いつだったか伝えた私の願いに、あなたが返してくれた言葉で。
私は、一度だけ目を閉じて……開いて。
カリンを真っ直ぐに見つめて、そっと、小さな右手を差し伸べます。
「共に国のため、民のため。力を尽くしてくれますか」
「御意に」
僅かな逡巡さえも無く、大きな左手が、力強く重ねられました。
「今度は逆になってしまいましたね」と私の浮かべる苦笑に、カリンの「恐縮です」と僅かに口の端を緩ませたかんばせが向けられて、
「「「……ぐはっ」」」
視界の端で、侍女たちが吐血して昏倒しました。
微笑みを向けて彼女らが復帰する刹那に、私は改めて、心を決め込みます。
そう、全ては私が選んだ道。
嘘の性別、偽物の姫。
それが、何だと言うのでしょう。
国のため、民のため。
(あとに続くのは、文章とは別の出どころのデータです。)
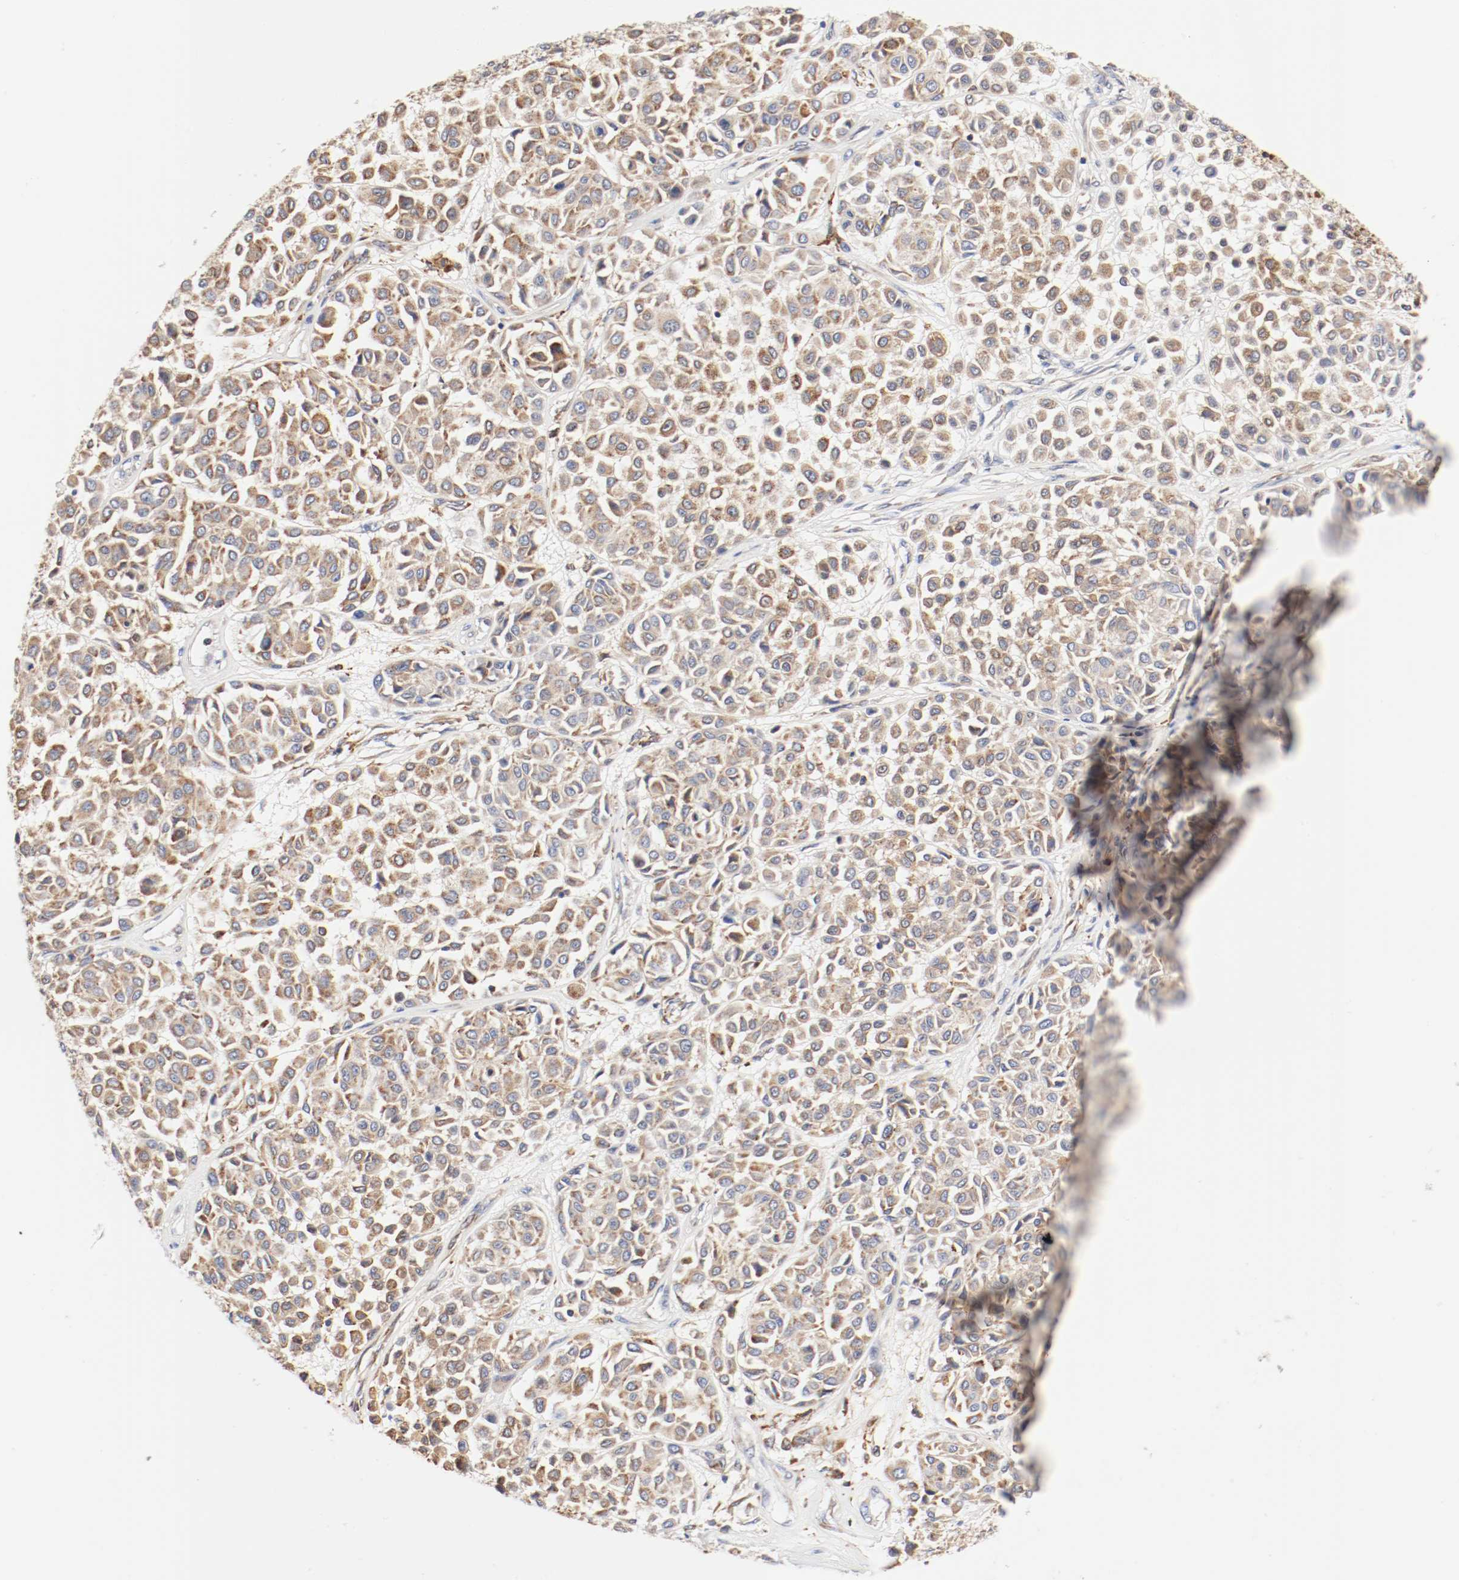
{"staining": {"intensity": "moderate", "quantity": ">75%", "location": "cytoplasmic/membranous"}, "tissue": "melanoma", "cell_type": "Tumor cells", "image_type": "cancer", "snomed": [{"axis": "morphology", "description": "Malignant melanoma, Metastatic site"}, {"axis": "topography", "description": "Soft tissue"}], "caption": "A histopathology image showing moderate cytoplasmic/membranous staining in approximately >75% of tumor cells in melanoma, as visualized by brown immunohistochemical staining.", "gene": "PDPK1", "patient": {"sex": "male", "age": 41}}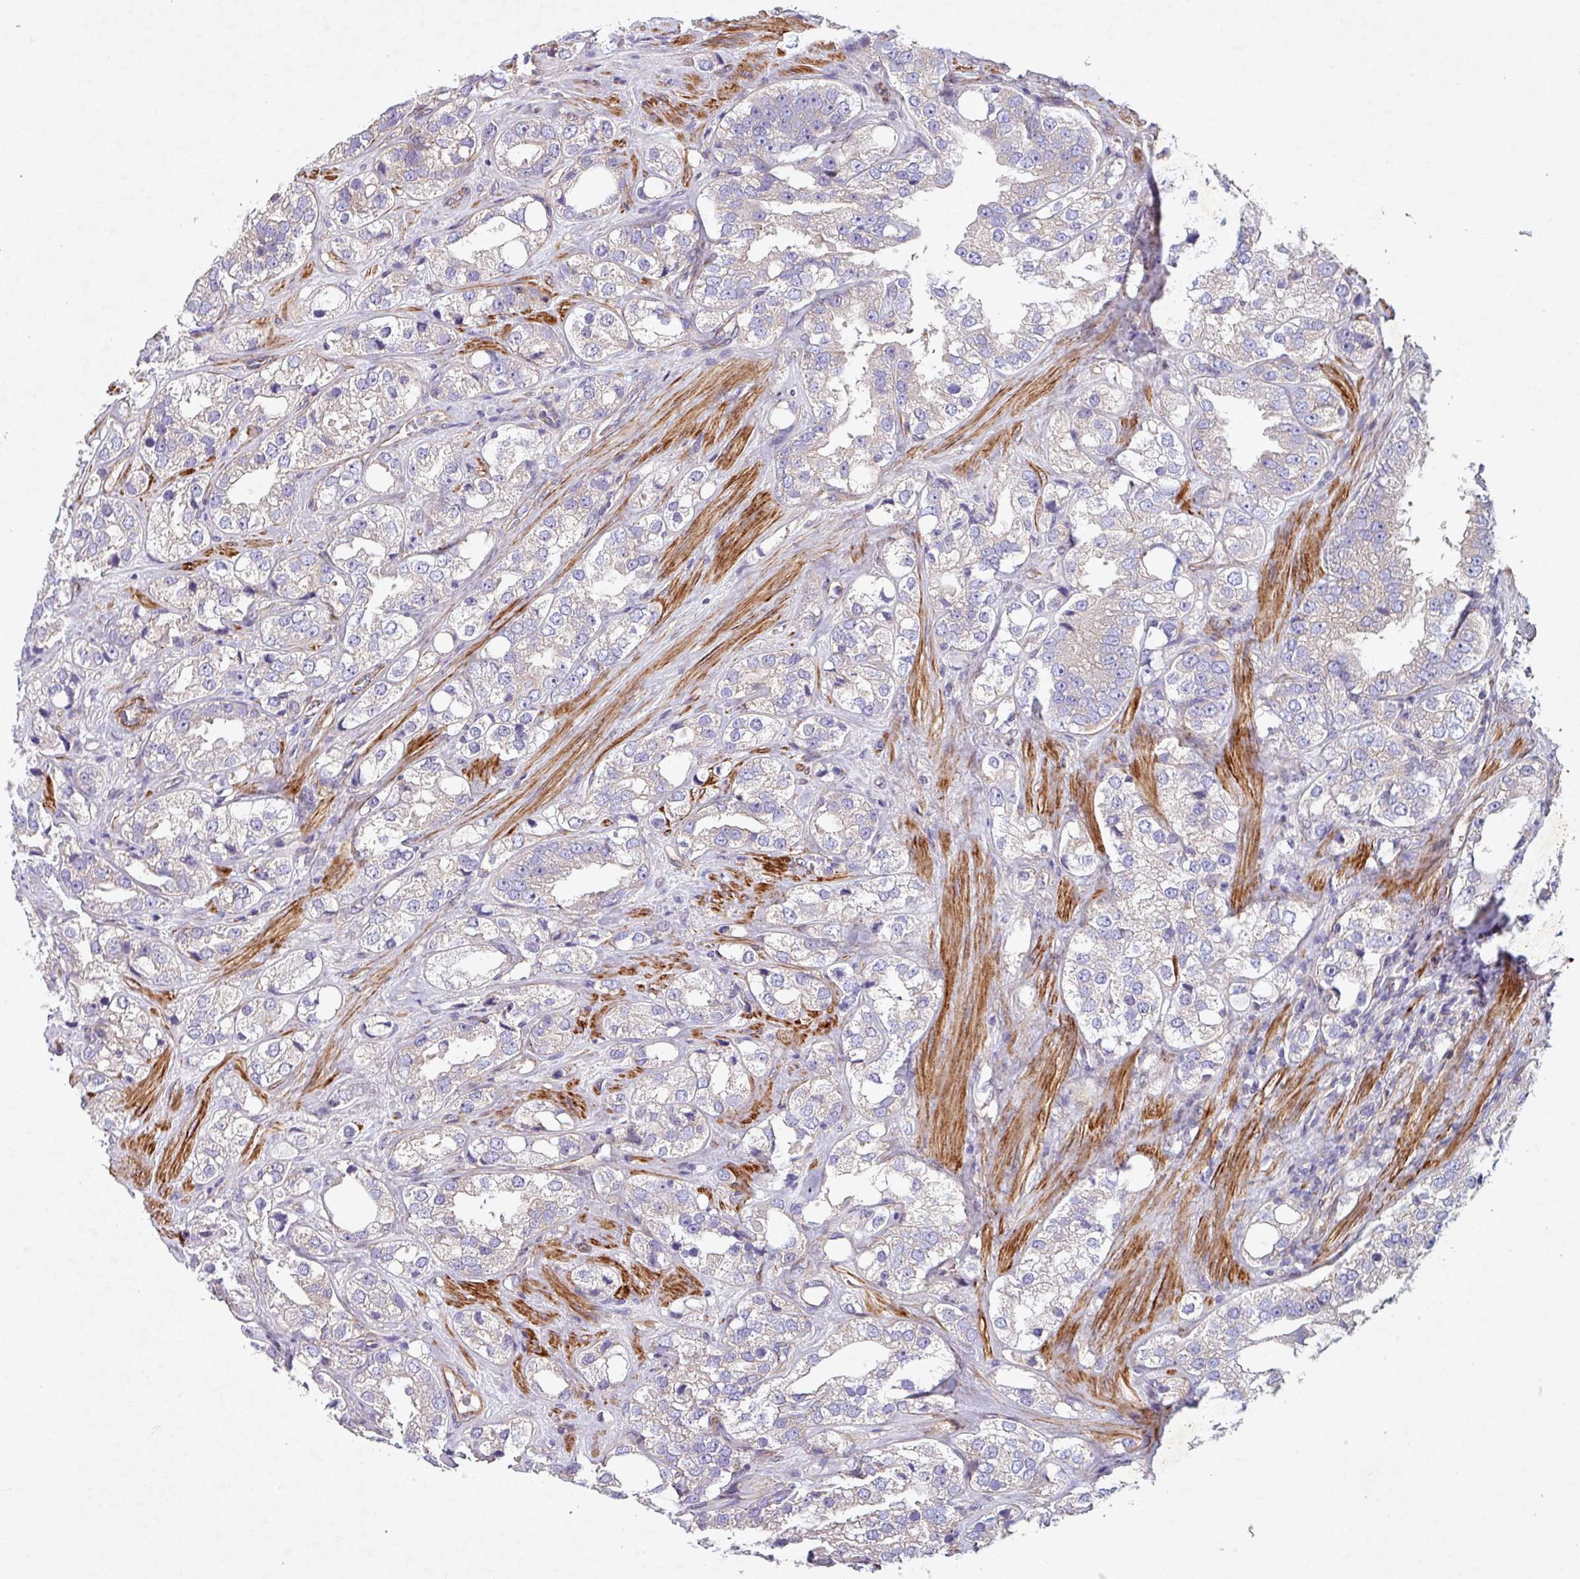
{"staining": {"intensity": "negative", "quantity": "none", "location": "none"}, "tissue": "prostate cancer", "cell_type": "Tumor cells", "image_type": "cancer", "snomed": [{"axis": "morphology", "description": "Adenocarcinoma, NOS"}, {"axis": "topography", "description": "Prostate"}], "caption": "DAB (3,3'-diaminobenzidine) immunohistochemical staining of prostate cancer shows no significant staining in tumor cells.", "gene": "ATP2C2", "patient": {"sex": "male", "age": 79}}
何より、私に全てを捧ぐと誓ってくれた騎士のために、この偽りを、最後まで貫き通すと決めたのだから。
例えこの身に――王たる資格が無いとしても。
「では、行きましょう。カリン」
は、とまた頭を下げるカリンに踵を返し、私は静々と歩き出します。一歩一歩を軽やかに揺らぎなく、油断なく。侍女たちが腰を折って見送る中、カリンは一歩後ろを、大きな歩幅を小柄な私に合わせて歩みます。
「今日は私の生誕祭。決して失敗は許されません」
なにより。
「――私の、婚約者が決まるのですから」
私はハーノイマン王国の姫、アリシア・メル・ハーノイマン。
王家に生まれし一人息子にして、女帝の冠を戴き、国と民を導く者。
十六歳になる今日この日、成人の儀をもって、誰かのお嫁さんになります。
「本日のアリシア様には、女神ですら嫉妬するでしょう。畏れながら、歴代王妃にも類を見ない美しさに気高さかと。ハーノイマン王国は、永劫に安泰です」
「ふふ、お世辞は結構ですよカリン。もちろん、そう在るべく努力は惜しみませんが」
いつもの調子で軽く応えつつ、しかし私の頭は、一つの懸念で埋め尽くされていました。
……寝室で身バレしたら国家転覆案件かと思いますが、一体誰が責任取るのでしょうね?